*** Opening INPUT ***

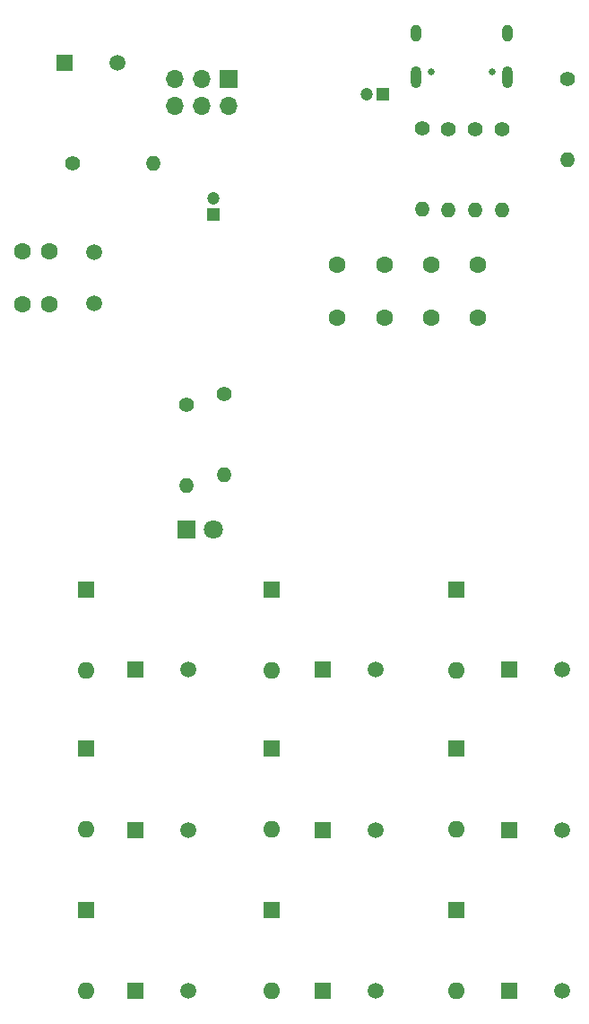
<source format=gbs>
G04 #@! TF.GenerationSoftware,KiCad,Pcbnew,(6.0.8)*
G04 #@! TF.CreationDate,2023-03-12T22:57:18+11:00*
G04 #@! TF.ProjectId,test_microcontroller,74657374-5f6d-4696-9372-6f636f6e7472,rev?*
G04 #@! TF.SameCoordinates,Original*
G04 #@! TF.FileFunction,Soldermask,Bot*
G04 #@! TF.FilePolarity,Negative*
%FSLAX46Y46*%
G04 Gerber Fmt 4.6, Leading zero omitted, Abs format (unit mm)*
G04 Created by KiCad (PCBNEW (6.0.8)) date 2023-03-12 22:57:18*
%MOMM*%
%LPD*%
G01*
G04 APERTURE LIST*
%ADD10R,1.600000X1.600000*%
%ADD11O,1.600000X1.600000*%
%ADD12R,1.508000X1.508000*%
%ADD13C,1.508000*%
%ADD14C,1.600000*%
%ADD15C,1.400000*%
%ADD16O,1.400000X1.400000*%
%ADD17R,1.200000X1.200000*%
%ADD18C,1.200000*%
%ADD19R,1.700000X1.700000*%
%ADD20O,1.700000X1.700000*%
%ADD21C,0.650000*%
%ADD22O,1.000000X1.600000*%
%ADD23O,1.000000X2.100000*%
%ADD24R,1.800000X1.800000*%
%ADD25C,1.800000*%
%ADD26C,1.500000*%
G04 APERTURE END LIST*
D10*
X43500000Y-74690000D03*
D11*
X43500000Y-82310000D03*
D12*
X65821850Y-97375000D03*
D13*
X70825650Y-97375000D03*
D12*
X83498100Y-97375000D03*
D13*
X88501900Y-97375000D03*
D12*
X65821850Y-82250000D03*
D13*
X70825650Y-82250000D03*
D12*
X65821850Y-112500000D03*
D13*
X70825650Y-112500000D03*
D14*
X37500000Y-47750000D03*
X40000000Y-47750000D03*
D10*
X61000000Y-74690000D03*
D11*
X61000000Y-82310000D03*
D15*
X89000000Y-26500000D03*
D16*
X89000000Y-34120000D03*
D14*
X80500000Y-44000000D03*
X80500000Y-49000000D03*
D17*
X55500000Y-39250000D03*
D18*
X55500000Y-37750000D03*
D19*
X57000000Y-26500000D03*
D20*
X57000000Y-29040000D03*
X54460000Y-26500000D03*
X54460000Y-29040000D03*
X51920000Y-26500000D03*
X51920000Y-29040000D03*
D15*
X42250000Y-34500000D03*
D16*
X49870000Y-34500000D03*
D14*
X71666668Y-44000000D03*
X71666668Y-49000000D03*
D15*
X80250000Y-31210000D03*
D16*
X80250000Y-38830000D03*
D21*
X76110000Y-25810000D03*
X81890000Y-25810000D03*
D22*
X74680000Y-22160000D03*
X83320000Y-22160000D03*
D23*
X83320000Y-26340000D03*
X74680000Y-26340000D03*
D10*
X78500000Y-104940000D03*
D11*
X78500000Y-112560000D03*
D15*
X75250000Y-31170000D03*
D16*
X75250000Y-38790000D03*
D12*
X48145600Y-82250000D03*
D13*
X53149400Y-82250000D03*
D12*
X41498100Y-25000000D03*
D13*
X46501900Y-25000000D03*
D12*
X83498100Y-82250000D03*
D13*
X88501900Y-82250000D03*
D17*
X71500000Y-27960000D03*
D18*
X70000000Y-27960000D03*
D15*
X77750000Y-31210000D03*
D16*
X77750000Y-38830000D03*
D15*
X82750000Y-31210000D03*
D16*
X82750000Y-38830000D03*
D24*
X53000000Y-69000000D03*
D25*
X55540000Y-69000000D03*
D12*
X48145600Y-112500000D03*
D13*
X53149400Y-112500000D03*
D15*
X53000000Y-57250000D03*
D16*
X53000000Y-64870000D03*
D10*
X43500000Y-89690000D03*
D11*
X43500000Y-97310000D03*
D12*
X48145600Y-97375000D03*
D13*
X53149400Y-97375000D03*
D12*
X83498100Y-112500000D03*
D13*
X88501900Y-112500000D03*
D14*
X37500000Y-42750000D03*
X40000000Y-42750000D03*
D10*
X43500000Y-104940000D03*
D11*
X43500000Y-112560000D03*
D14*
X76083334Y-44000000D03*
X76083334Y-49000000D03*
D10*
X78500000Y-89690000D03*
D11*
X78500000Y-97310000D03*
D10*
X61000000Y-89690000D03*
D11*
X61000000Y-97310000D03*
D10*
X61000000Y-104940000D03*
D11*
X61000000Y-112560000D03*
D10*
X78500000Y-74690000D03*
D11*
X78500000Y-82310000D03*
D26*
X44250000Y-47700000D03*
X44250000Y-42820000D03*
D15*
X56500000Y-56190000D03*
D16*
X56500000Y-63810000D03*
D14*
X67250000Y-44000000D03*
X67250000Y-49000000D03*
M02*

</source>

*** Closing INPUT ***

▶ AIM OF THE EXERCISE: Retype the records above word for word, from their first line through the line containing "G04 #@! TF.FileFunction,Soldermask,Bot*", and leave out every picture.

▶ TASK RESPONSE:
<source format=gbs>
G04 #@! TF.GenerationSoftware,KiCad,Pcbnew,(6.0.8)*
G04 #@! TF.CreationDate,2023-03-12T22:57:18+11:00*
G04 #@! TF.ProjectId,test_microcontroller,74657374-5f6d-4696-9372-6f636f6e7472,rev?*
G04 #@! TF.SameCoordinates,Original*
G04 #@! TF.FileFunction,Soldermask,Bot*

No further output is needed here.